TASK INSTRUCTIONS: Every line from the one with "202105, 65 a 69: 40.31 -> 39.5" to the end of the data needs to be copied exactly, and no line before it.

[GIVEN RECORDS]

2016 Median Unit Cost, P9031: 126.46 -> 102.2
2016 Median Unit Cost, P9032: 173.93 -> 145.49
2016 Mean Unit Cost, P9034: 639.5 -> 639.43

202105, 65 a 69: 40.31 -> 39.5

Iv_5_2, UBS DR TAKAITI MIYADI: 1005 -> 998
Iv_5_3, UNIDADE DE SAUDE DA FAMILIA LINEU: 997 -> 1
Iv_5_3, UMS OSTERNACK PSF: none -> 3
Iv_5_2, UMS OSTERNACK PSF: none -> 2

[/GIVEN RECORDS]

WRITTEN ANSWER:
202105, 65 a 69: 40.31 -> 39.5

Iv_5_2, UBS DR TAKAITI MIYADI: 1005 -> 998
Iv_5_3, UNIDADE DE SAUDE DA FAMILIA LINEU: 997 -> 1
Iv_5_3, UMS OSTERNACK PSF: none -> 3
Iv_5_2, UMS OSTERNACK PSF: none -> 2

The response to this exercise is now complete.